Глава I. ЕВРЕИ РОССИИ И РУССКАЯ АРМИЯ НАКАНУНЕ И ПОСЛЕ ВВЕДЕНИЯ РЕКРУТЧИНЫ

Чтобы представить себе, как изменилось отношение евреев к русской армии за сто лет, прошедших после введения рекрутчины, прислушаемся к голосам, прозвучавшим на рубеже 1914–1915 гг., в самом конце интересующего нас периода. Перед нами письмо еврейского юноши призывного возраста, скопированное военным цензором: «Моя душа и сейчас рвется в первые ряды защищать нашу дорогую родину. Я к этому готовлюсь спокойно, опасаюсь только, чтобы меня не забраковали по слабости здоровья. Вы не думайте, что я рисуюсь, я говорю правдиво и серьезно — потому что я любил и люблю свое отечество». Или еще одно письмо, на сей раз — матери солдата, также из просмотренных цензурой: «Митя, георгиевский кавалер, участвовал в 11 разведках, большей частью добровольно, чтобы доказать бессмысленность слухов о евреях»{24}.

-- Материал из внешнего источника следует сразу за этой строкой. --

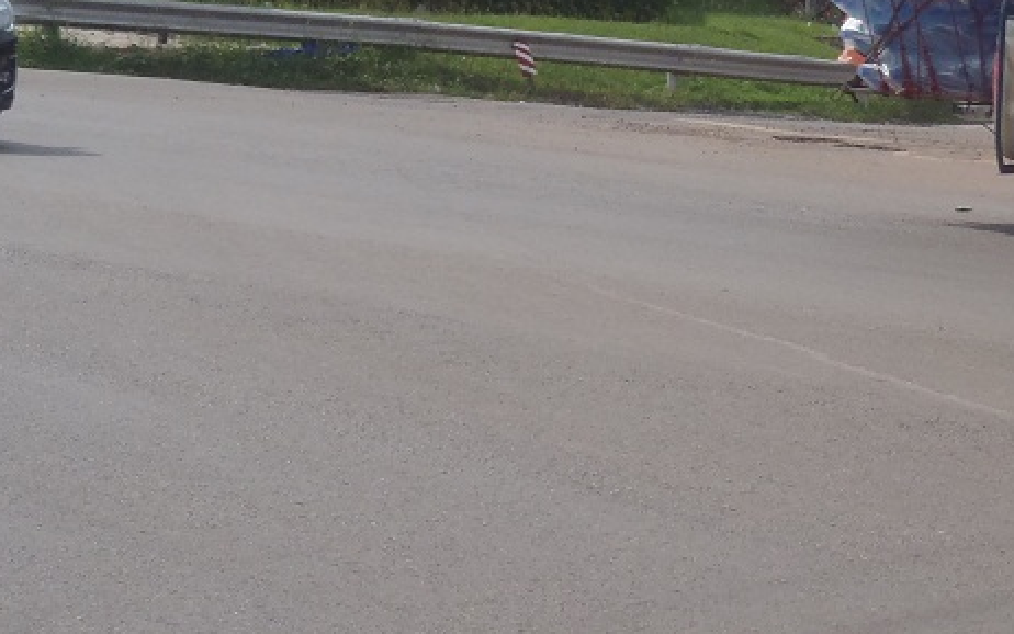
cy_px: 107
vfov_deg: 8.4
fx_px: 4312
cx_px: 1001
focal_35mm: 156
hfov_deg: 13.2
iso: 80
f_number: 5.5
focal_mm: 12.26
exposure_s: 1/400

А вот открытое письмо влиятельных раввинов к российской общественности и военной администрации: «Народ наш никогда не был изменником своего отечества и таковым не будет, что он доказал на деле своей самоотверженной преданностью и беззаветной верностью приютившей его родине и что он рад и счастлив доказать то же самое на поле брани своему русскому отечеству»{25}.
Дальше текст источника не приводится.